Kod-29’a karşı yapılan Ankara Yürüyüşü’nün deneyimlerinin aktarıldığı “Söyleşi! Kod Adı; 29”un 8.’si 26 Eylül’de Esenyurt’ta gerçekleştirildi.
DEV TEKSTİL’de gerçekleştirilen söyleşi, Bağımsız Devrimci Sınıf Platformu temsilcisinin sunumuyla başladı. Ankara Yürüyüşü’nün taleplerinden ve mücadele çağrısından bahsedilen açılış konuşmasının ardından, Sinbo direnişçisi Dilbent Türker ve TOMİS İstanbul Temsilcisi Onur Eyidoğan’ın sunumuna geçildi.
Dilbent Türker son noktası Çalışma Bakanlığı olan Ankara Yürüyüşü’nü, keyfi uygulamalara ve hak gasplarına karşı işçi sınıfını mücadeleye çağıran bir çizgide örgütlediklerini ifade etti. Çalışma Bakanlığı’nın işçi sınıfının acil taleplerine yanıt vermeyeceğinin bilincinde olduklarını vurgulayan Türker, asıl hedeflerinin devrimci sınıf sendikacılığı bakışı ile işçi sınıfının mücadele etmesini sağlamak olduğunu ifade etti.

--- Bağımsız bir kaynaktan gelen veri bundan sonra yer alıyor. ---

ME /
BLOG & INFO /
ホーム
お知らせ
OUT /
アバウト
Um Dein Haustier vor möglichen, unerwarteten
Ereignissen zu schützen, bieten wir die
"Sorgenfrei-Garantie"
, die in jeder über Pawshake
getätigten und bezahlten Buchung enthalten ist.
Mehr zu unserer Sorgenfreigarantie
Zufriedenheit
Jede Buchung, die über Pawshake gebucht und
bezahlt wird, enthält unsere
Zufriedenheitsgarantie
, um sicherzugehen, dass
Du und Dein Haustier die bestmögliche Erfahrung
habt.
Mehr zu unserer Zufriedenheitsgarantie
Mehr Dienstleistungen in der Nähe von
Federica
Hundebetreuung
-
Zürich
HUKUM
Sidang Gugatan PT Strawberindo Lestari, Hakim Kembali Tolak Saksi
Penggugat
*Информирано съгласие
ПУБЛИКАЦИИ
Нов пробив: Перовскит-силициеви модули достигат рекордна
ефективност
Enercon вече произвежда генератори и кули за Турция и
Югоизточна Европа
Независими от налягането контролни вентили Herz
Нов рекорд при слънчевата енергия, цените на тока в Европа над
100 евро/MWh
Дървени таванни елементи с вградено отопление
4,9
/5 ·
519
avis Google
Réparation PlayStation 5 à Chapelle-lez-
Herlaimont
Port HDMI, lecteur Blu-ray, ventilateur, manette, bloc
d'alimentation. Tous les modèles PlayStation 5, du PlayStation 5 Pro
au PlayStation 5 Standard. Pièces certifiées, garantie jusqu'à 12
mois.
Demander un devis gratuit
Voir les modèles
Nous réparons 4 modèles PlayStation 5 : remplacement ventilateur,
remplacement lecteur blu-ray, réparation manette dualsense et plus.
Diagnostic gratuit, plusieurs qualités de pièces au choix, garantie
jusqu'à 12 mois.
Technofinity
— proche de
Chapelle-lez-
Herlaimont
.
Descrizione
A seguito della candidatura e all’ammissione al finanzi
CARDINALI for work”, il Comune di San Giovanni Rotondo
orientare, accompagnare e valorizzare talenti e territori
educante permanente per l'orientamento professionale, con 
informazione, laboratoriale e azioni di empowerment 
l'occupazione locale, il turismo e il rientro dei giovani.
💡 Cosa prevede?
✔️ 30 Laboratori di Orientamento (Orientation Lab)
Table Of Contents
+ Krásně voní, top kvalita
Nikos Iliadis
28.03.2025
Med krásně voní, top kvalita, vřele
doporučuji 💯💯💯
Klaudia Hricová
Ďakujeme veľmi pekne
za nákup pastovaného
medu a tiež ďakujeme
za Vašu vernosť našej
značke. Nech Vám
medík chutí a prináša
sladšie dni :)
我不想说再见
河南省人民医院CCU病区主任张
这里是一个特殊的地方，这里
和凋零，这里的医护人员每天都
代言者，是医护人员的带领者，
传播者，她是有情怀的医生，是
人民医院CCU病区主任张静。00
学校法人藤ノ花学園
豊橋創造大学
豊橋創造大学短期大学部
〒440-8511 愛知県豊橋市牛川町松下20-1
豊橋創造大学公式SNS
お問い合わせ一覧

TOMİS İstanbul Temsilcisi Onur Eyidoğan ise günlük yürüyüş süresince ve tüm Sinbo direnişi boyunca fiili-meşru mücadele hattını nasıl ete-kemiğe büründürdüklerini özetledi. Ankara Yürüyüşü’nü keyfi bir şekilde engellemeye çalışan sermaye devletinin karşısında keyfi yasakları tanımayarak işçi sınıfının haklı ve meşru mücadelesi üzerinden hareket ettiklerini anlattı. Sermaye devletinin izlediği yasakçı ve saldırgan tutumun gerisinde, işçi sınıfının ayağa kalkmasına engel olma çabasının yer aldığını belirtti. Sinbo direnişinin ilk günlerinden itibaren ısrarlı bir şekilde ortaya koydukları birleşik mücadeleyi örgütleme çabası içerisinde olduklarını anlattı.
Emeğimiz ve özgürlüğümüz için: İşçi-Emekçi Mitingi!
Etkinliğin devamında, sermayedarların saldırılarına karşı mücadele eden işçilerin, sendikaların ve ilerici, devrimci kurumların bir arada düzenleyeceği “Emeğimiz ve özgürlüğümüz için işçi ve emekçi mitingi”nin bu bakışın ürünü olduğuna işaret edildi. Mitingin bu açıdan yaygın ve güçlü bir hazırlıkla örgütlenmesinin öneminden bahsetti.
Verilen aranın ardından soru cevap bölümüne geçildi. Söyleşiye katılan işçi ve emekçiler görüşlerini paylaştılar. Bu bölümde sınıf hareketinin geriliği koşullarında mücadelenin zorlukları ve bunu aşmanın olanakları ve yöntemleri üzerine tartışıldı. Metal, tekstil işçileri ve emekçiler mitingin ön hazırlık sürecinde yapılması gerekenlere ilişkin düşüncelerini paylaştı.
BDSP adına yapılan konuşmada ise işçi hareketi geri olduğu zaman yalnızca işçi sınıfının değil tüm toplumsal katmanların kaybettiğine değinildi. Bu nedenle, işçi hareketinin güçlenmesi en basit demokratik hakkın kazanılması açısından önemlidir denildi. Mitingin işçi sınıfının mücadelesinin güçlenmesi ve içinde bulunduğu gerici cendereden çıkması için önemli bir araç olduğu belirtildi.
Son olarak direnişçiler Kod-29 başta olmak üzere, işçi sınıfının yaşadığı sorunlara karşı mitingin önemli bir yerde durduğunu söylediler. Bürokrasinin değil işçilerin kürsüsünün kurulacağı mitingin sınıf mücadelesini güçlendireceğini belirttiler. Söyleşiye katılan işçi ve emekçilere bu sürecin her aşamasına etkin bir şekilde katılma çağrısı yaptılar. Müzik dinletisi ile sona eren söyleşi oldukça canlı bir atmosferde geçti.